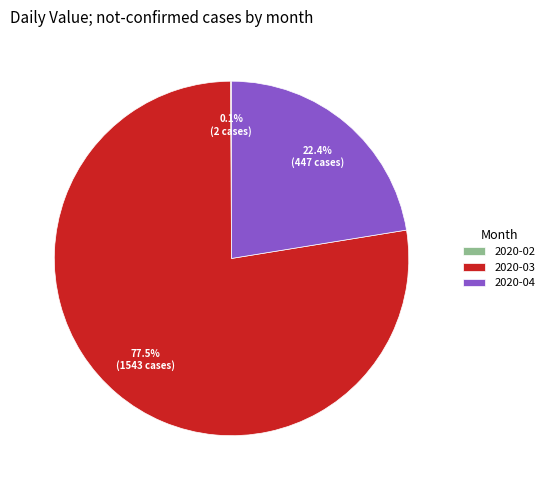

Which category has the biggest portion of the pie?

2020-03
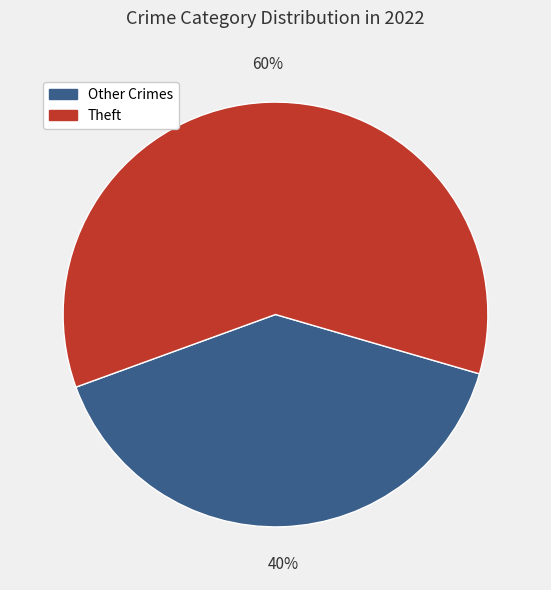

Is there any slice that represents more than half of the pie?

Yes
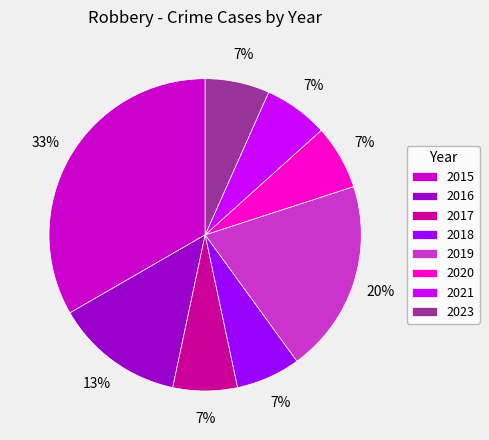

To the nearest percent, what percentage of the pie is 2019?

20%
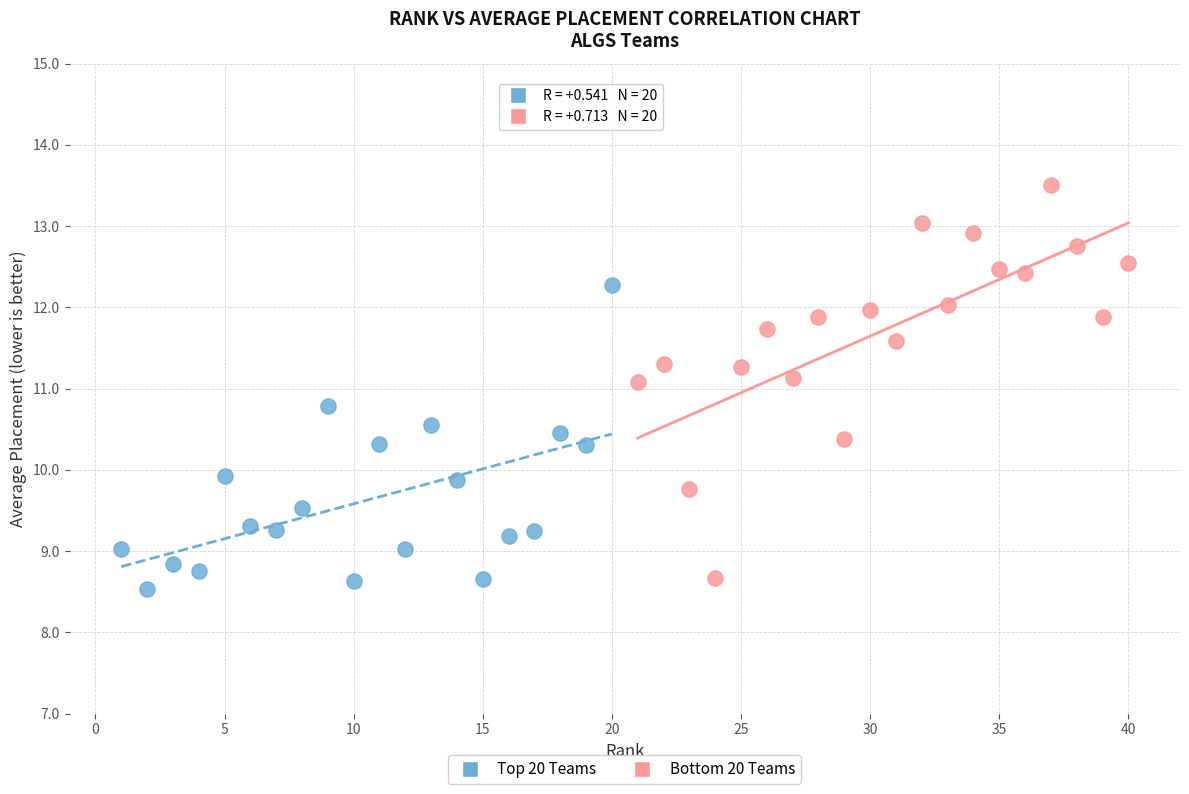

Which series contains the highest Y value?

Bottom 20 Teams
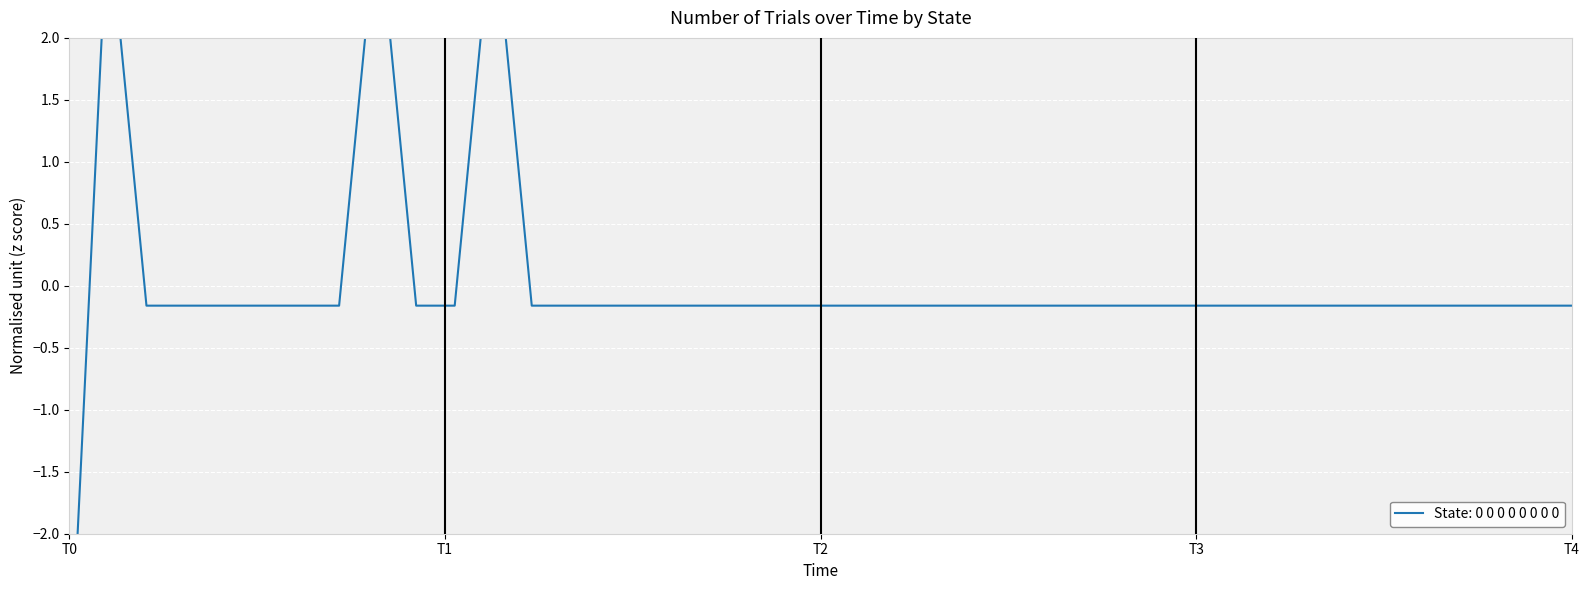

How many lines are shown in the chart?

1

━━━━

Request: Copy the listing above word for word, leaving out the pictures.

Task output:
Which category has the biggest portion of the pie?

2020-03

Is there any slice that represents more than half of the pie?

Yes

To the nearest percent, what percentage of the pie is 2019?

20%

Which series contains the highest Y value?

Bottom 20 Teams

How many lines are shown in the chart?

1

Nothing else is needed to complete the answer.